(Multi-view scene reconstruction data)
_____

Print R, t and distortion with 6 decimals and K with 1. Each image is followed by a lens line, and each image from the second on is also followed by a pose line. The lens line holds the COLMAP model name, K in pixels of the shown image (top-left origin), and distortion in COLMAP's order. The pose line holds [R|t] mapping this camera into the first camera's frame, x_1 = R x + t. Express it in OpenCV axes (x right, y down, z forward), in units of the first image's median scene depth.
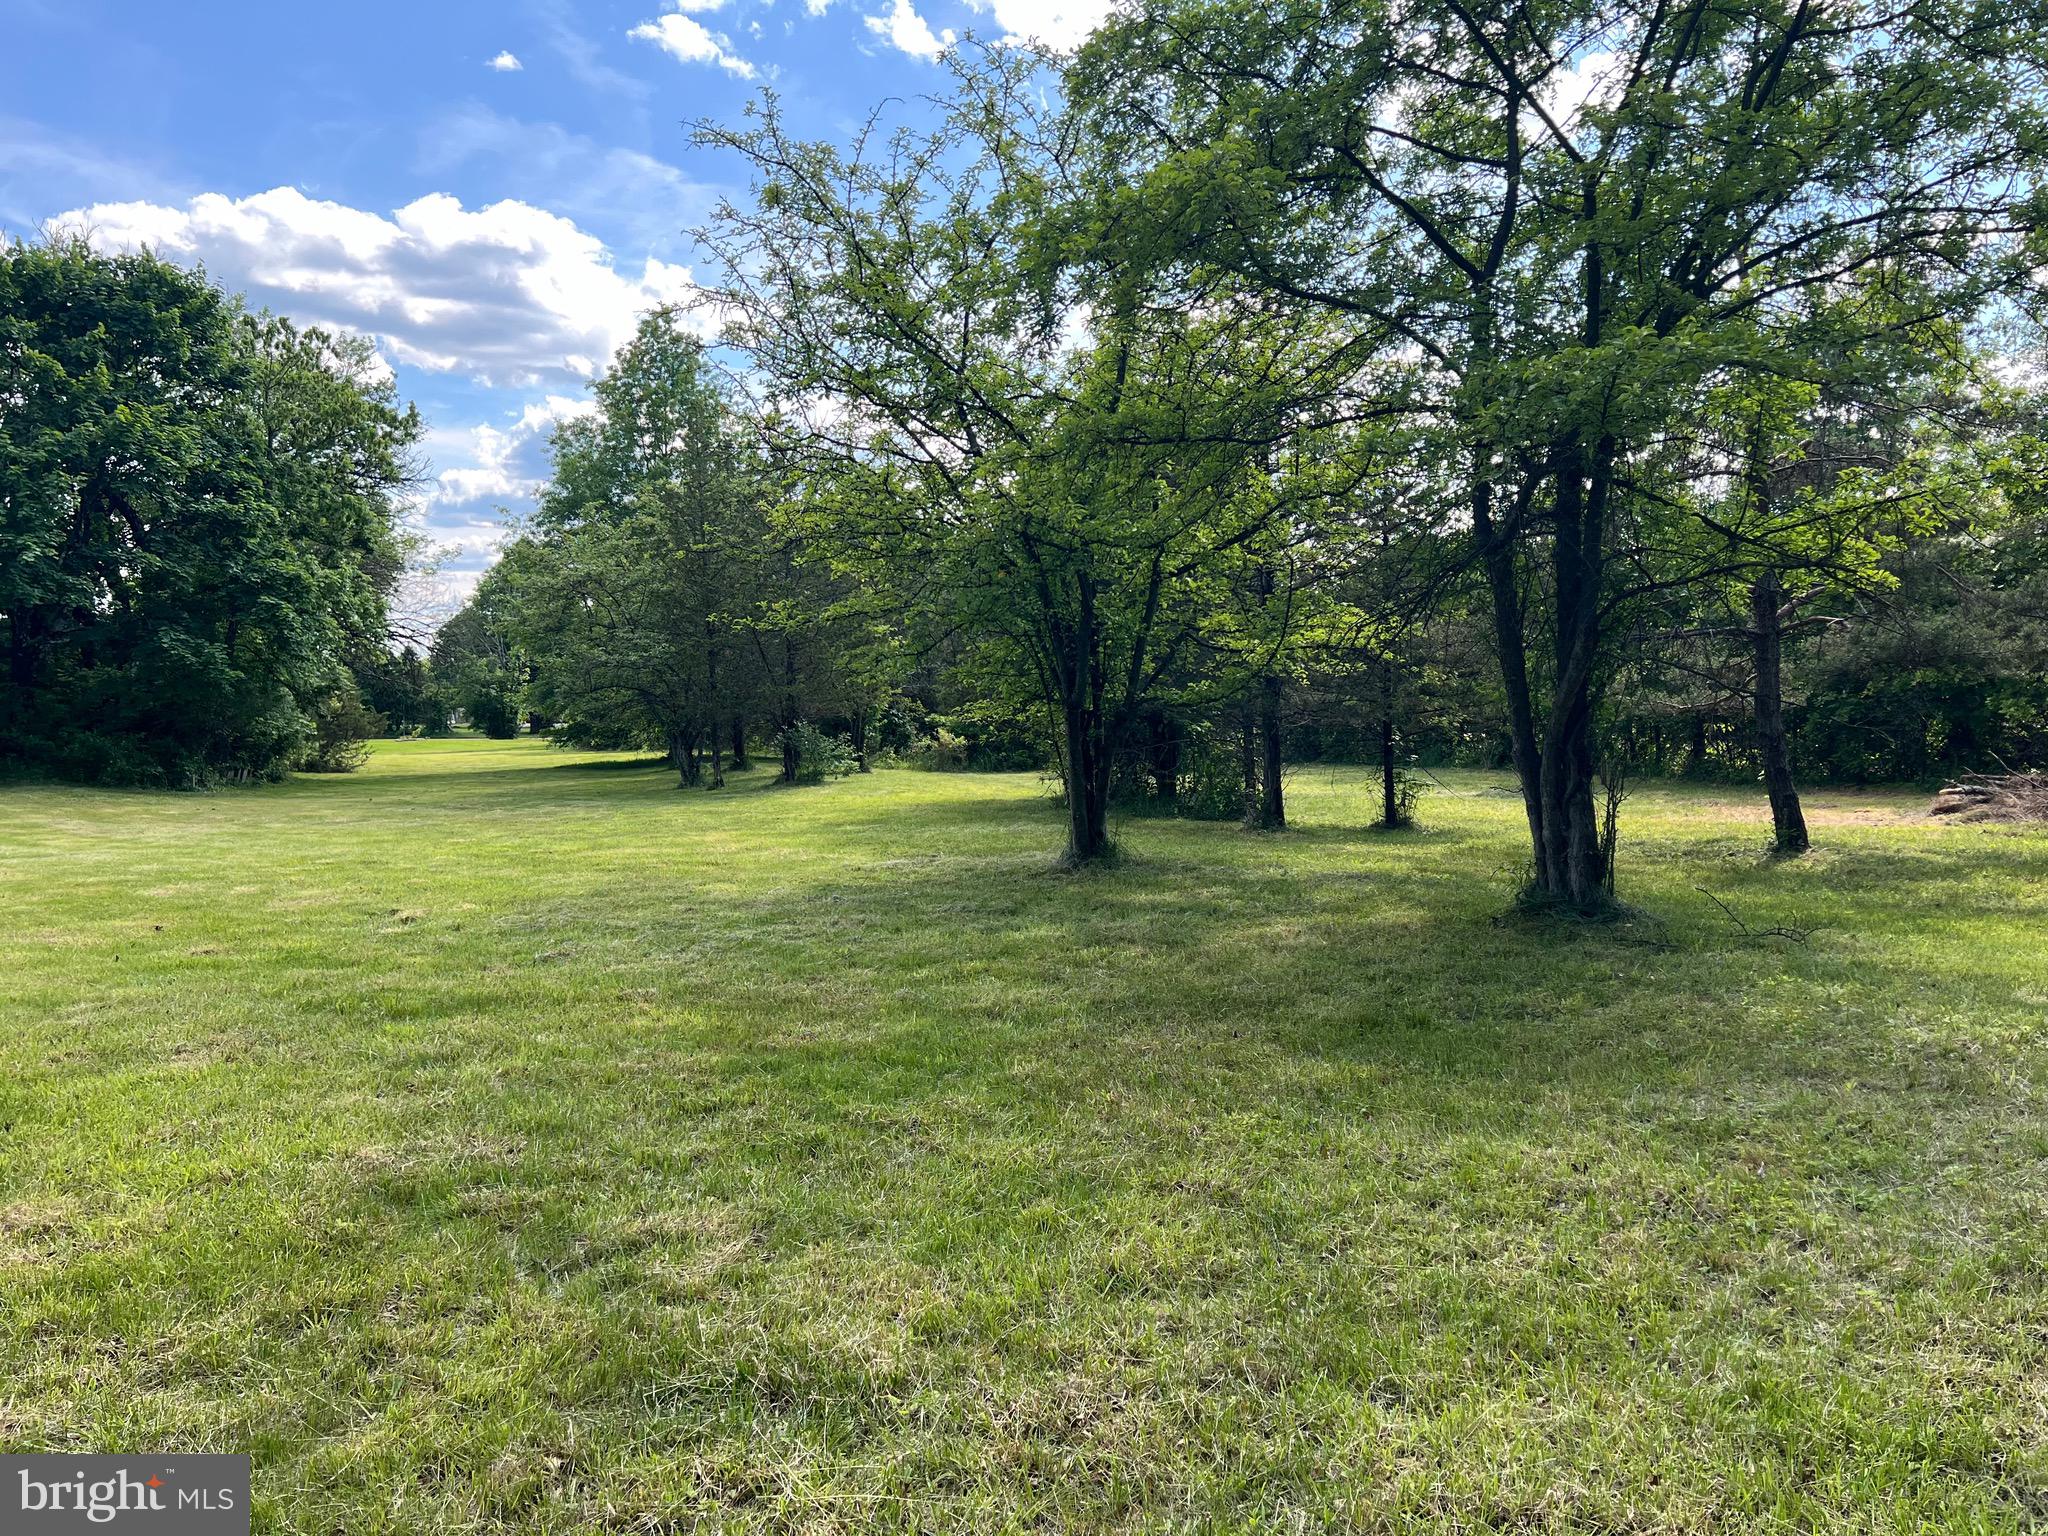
lens RADIAL K [[1558.0, 0, 1034.2], [0, 1558.0, 758.0], [0, 0, 1]] dist [0.087256, -0.100130]
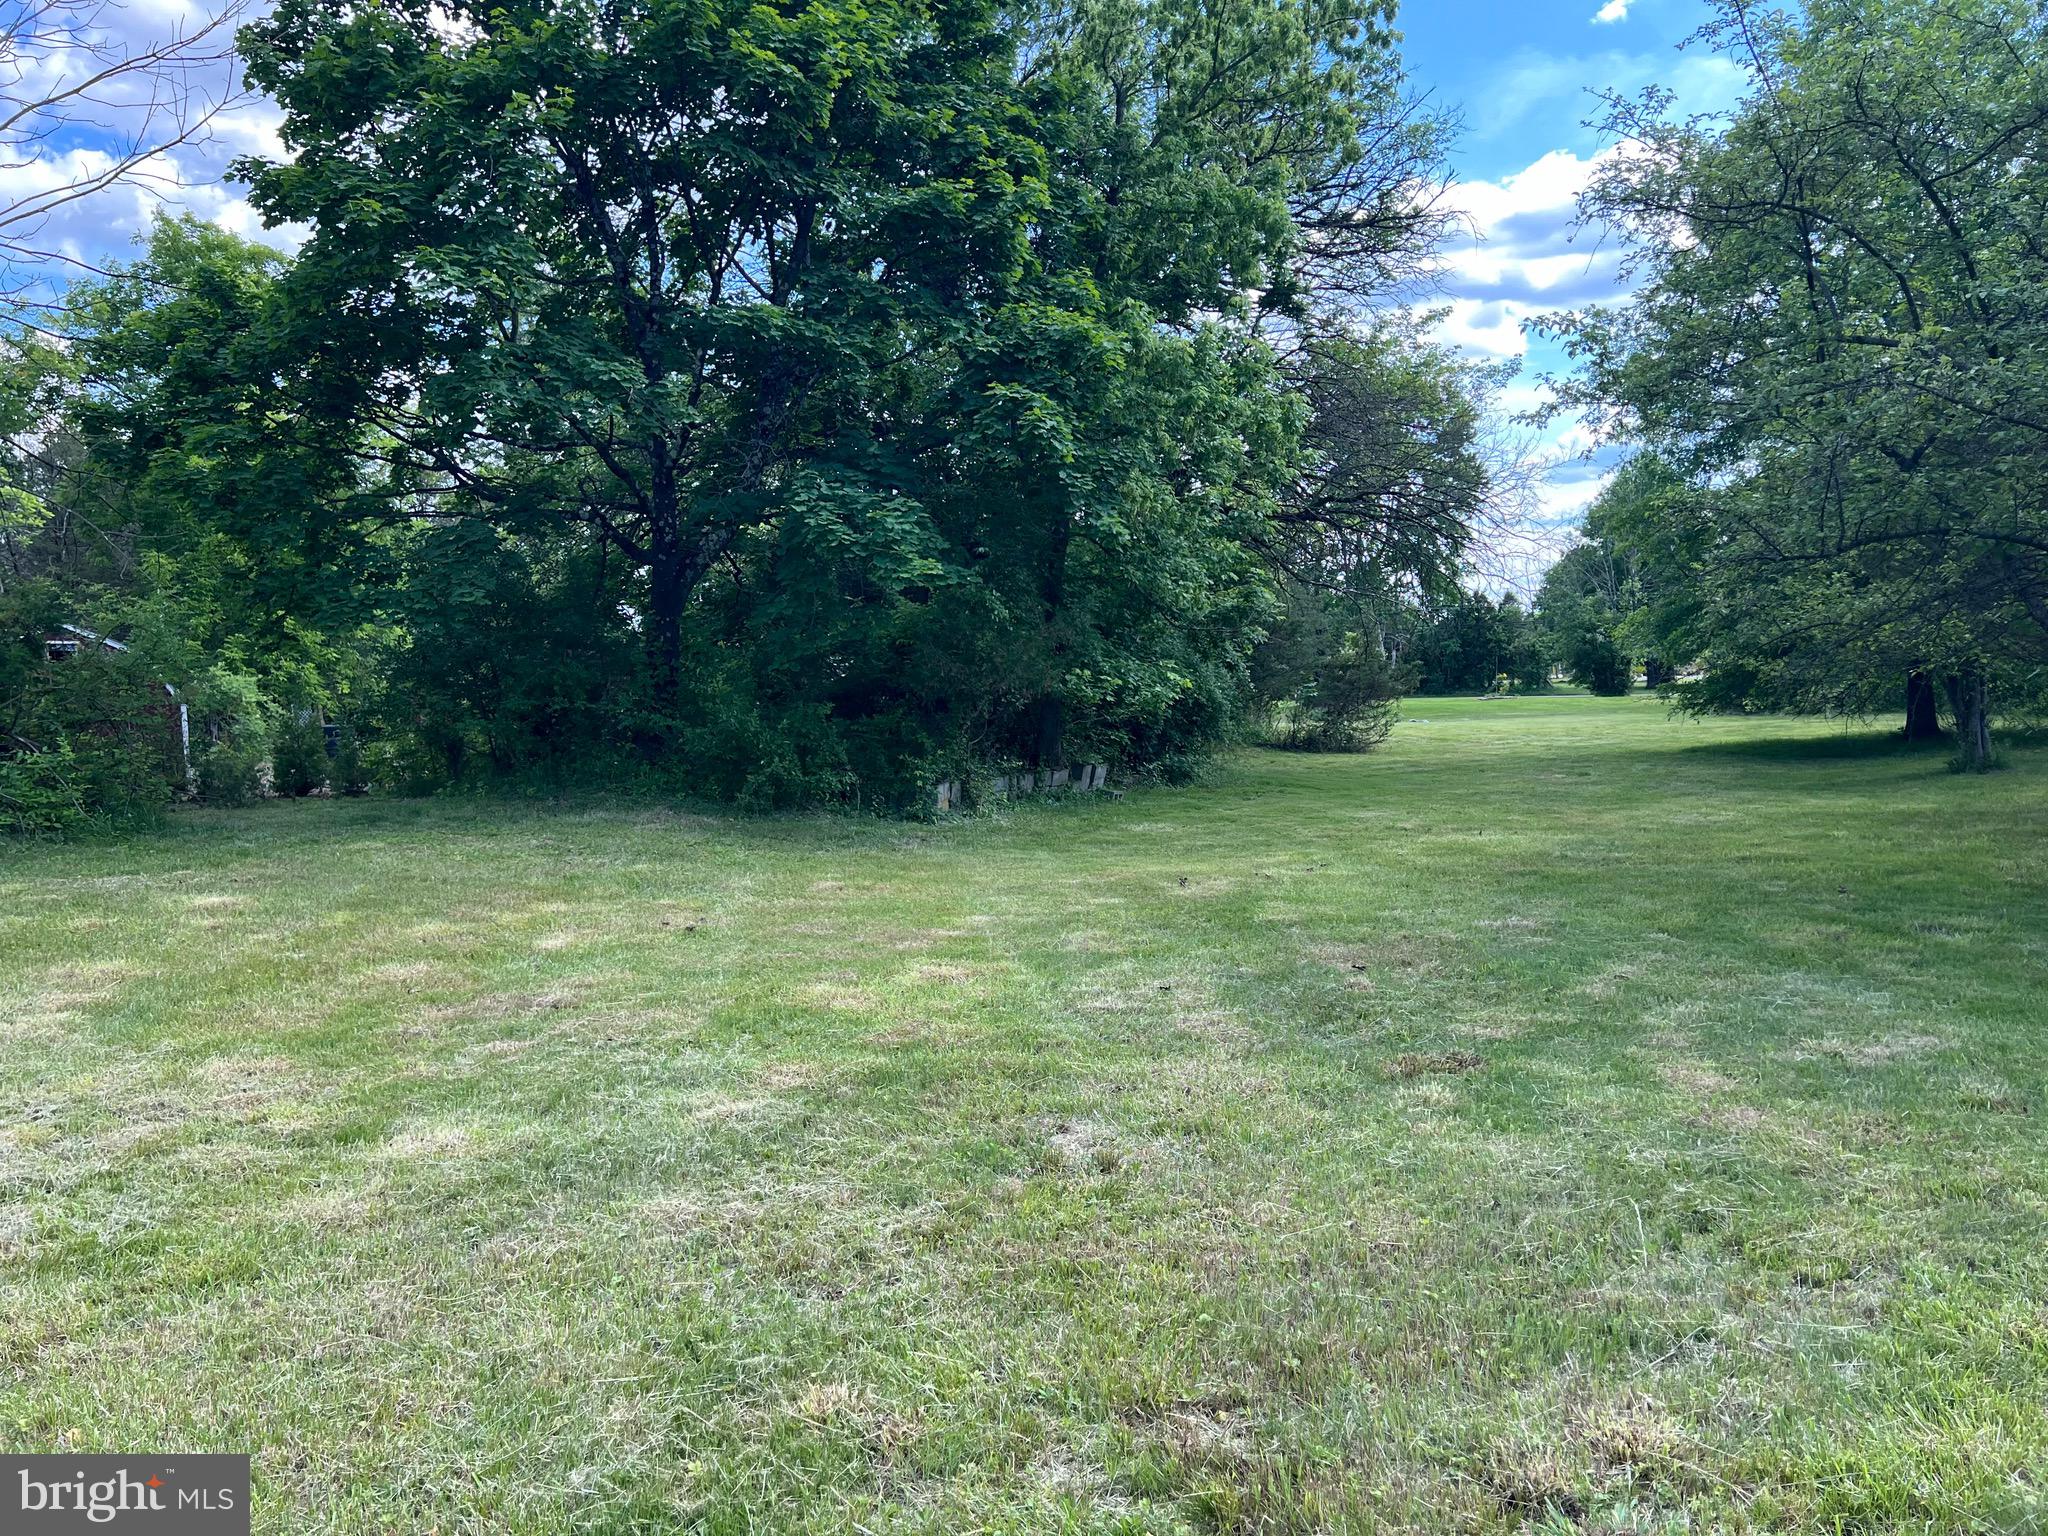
lens RADIAL K [[1511.7, 0, 1026.0], [0, 1511.7, 770.8], [0, 0, 1]] dist [0.049511, -0.062900]
pose [[0.765325, 0.022946, -0.643235, -0.654358], [0.002134, 0.999268, 0.038185, -0.038509], [0.643641, -0.030597, 0.764716, 2.097628]]
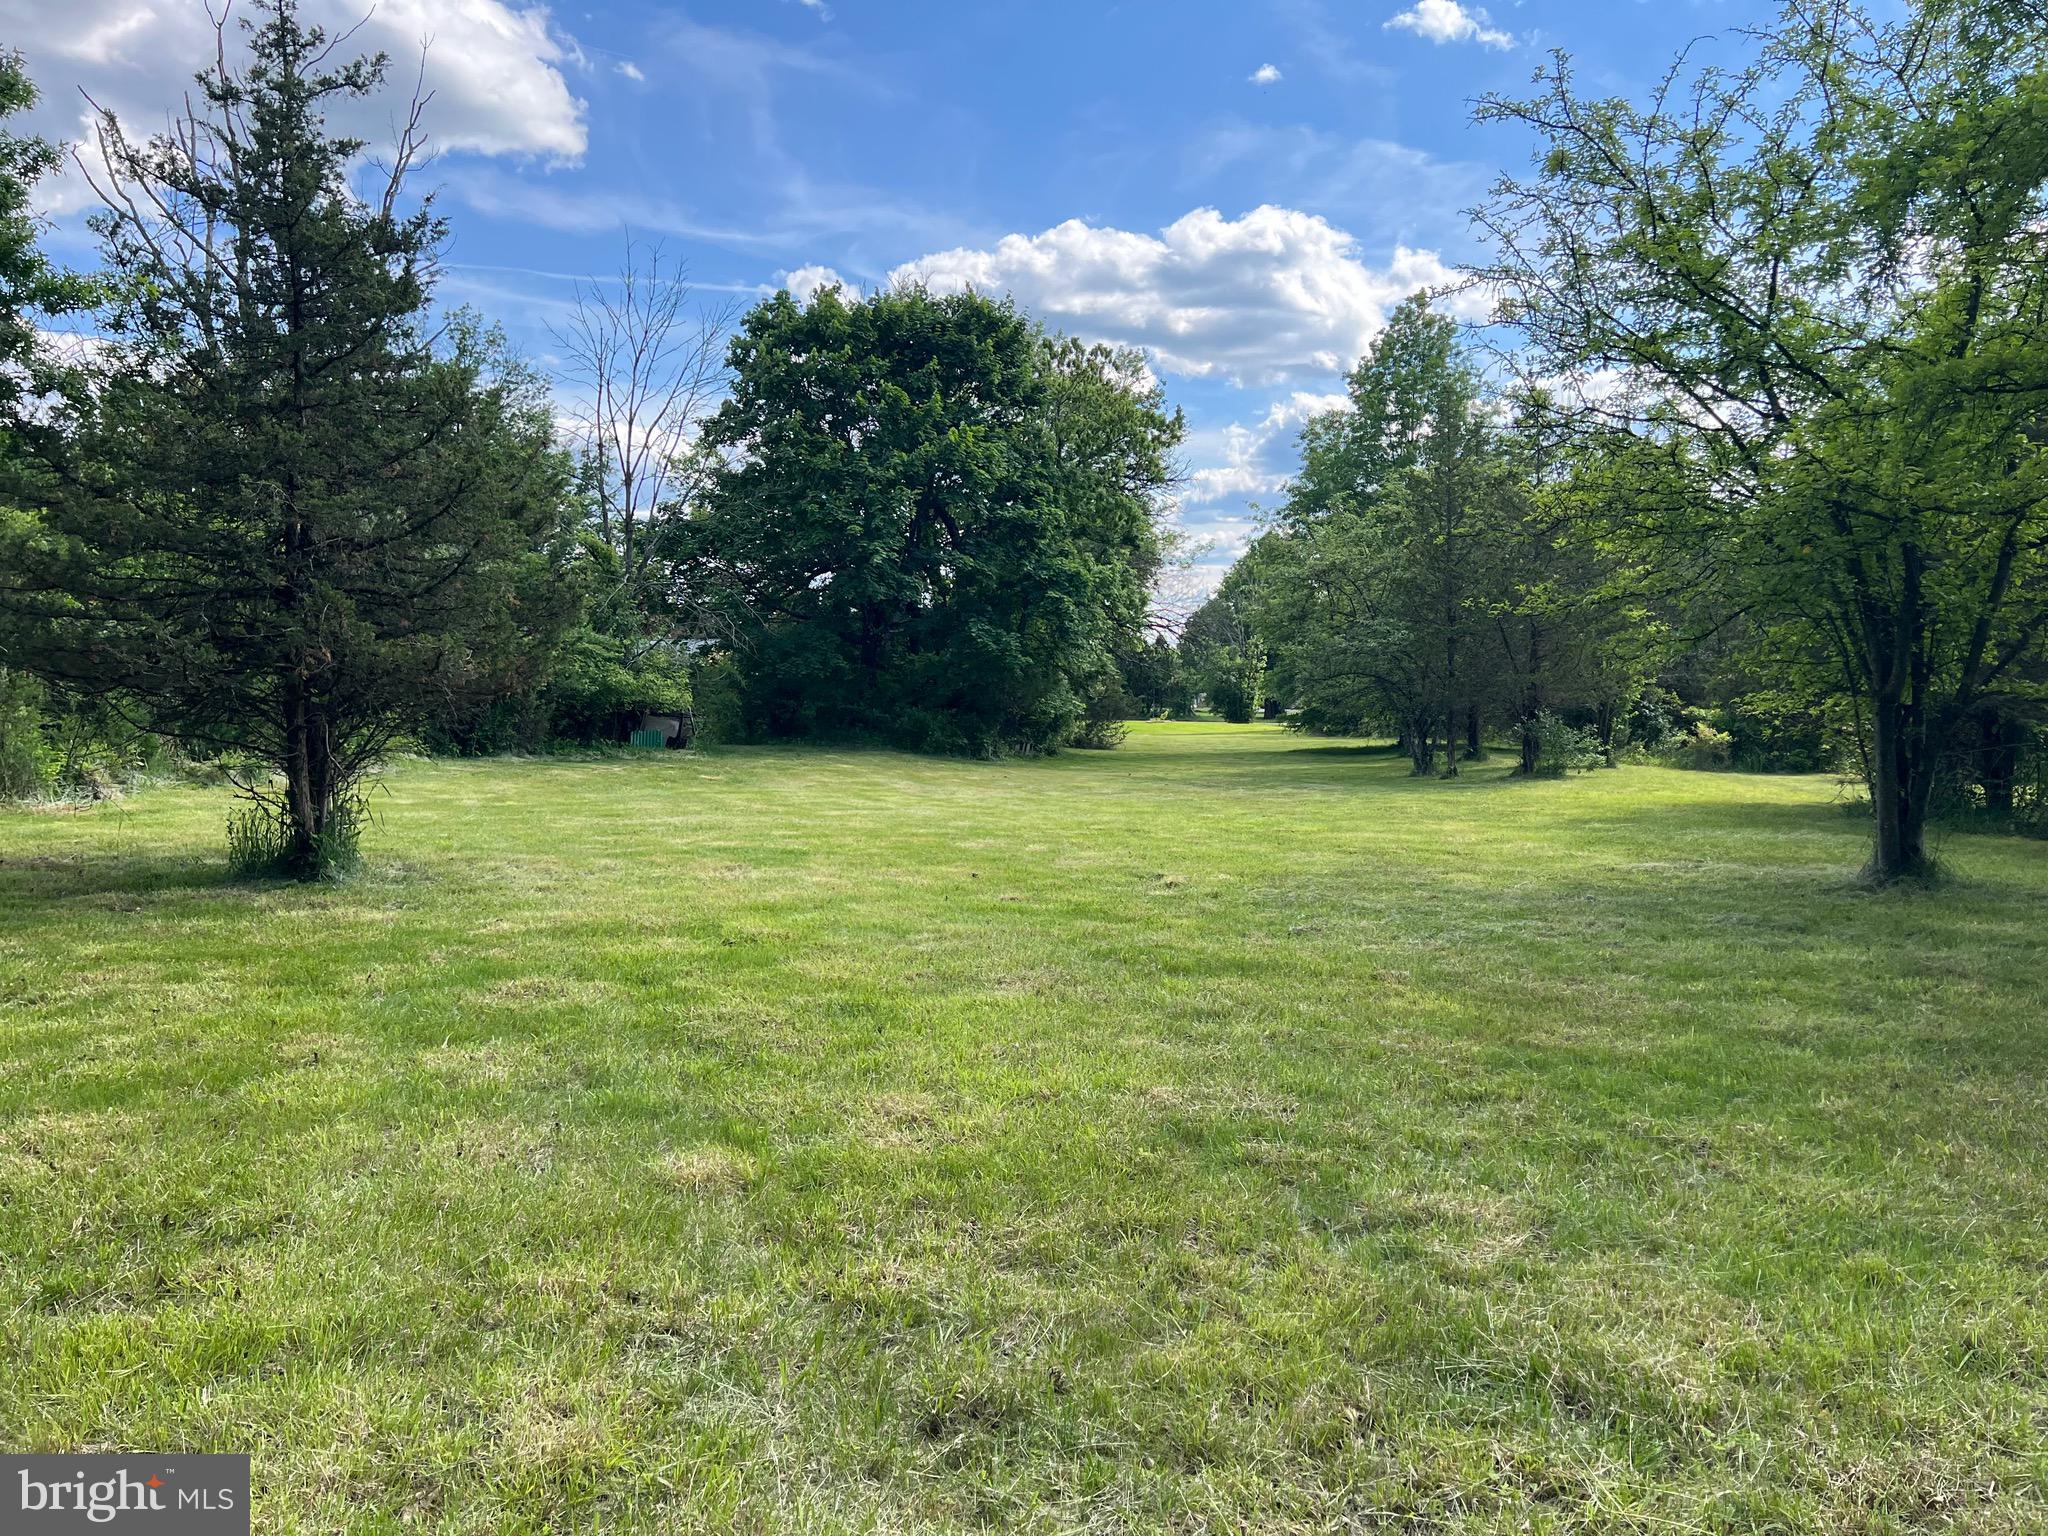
lens RADIAL K [[1558.0, 0, 1034.2], [0, 1558.0, 758.0], [0, 0, 1]] dist [0.087256, -0.100130]
pose [[0.897868, 0.037570, -0.438659, -0.016106], [-0.034312, 0.999293, 0.015357, 0.002309], [0.438926, 0.001263, 0.898522, -0.006371]]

_____

ABOUT THIS TASK: Can you arrange the items above as a two-column CSV with the headers "instruction" and "output", one row per item, holding its text and its answer, each in a single quoted field with line breaks replaced by spaces? Leave the pictures out.

REPLY TO THE TASK:
instruction,output
"Print R, t and distortion with 6 decimals and K with 1. Each image is followed by a lens line, and each image from the second on is also followed by a pose line. The lens line holds the COLMAP model name, K in pixels of the shown image (top-left origin), and distortion in COLMAP's order. The pose line holds [R|t] mapping this camera into the first camera's frame, x_1 = R x + t. Express it in OpenCV axes (x right, y down, z forward), in units of the first image's median scene depth.","lens RADIAL K [[1558.0, 0, 1034.2], [0, 1558.0, 758.0], [0, 0, 1]] dist [0.087256, -0.100130] lens RADIAL K [[1511.7, 0, 1026.0], [0, 1511.7, 770.8], [0, 0, 1]] dist [0.049511, -0.062900] pose [[0.765325, 0.022946, -0.643235, -0.654358], [0.002134, 0.999268, 0.038185, -0.038509], [0.643641, -0.030597, 0.764716, 2.097628]] lens RADIAL K [[1558.0, 0, 1034.2], [0, 1558.0, 758.0], [0, 0, 1]] dist [0.087256, -0.100130] pose [[0.897868, 0.037570, -0.438659, -0.016106], [-0.034312, 0.999293, 0.015357, 0.002309], [0.438926, 0.001263, 0.898522, -0.006371]]"